§ Task:
Count the lines of the records that contain the string "Journal", treating uppercase and lowercase as distinct, and give only that number.

§ Dataset records:
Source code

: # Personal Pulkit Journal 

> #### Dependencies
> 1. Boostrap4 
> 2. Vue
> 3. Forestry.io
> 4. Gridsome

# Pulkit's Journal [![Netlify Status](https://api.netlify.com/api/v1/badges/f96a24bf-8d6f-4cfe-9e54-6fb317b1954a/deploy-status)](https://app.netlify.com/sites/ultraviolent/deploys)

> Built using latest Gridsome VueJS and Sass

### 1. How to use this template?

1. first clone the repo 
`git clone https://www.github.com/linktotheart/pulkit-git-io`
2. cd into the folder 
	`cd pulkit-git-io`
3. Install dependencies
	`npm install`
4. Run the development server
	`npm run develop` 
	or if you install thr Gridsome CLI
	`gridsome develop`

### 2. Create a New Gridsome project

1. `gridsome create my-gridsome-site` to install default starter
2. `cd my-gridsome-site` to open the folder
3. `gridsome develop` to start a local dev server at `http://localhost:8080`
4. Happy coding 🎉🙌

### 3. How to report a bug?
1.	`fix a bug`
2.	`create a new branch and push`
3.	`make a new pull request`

§ Solution for this task:
2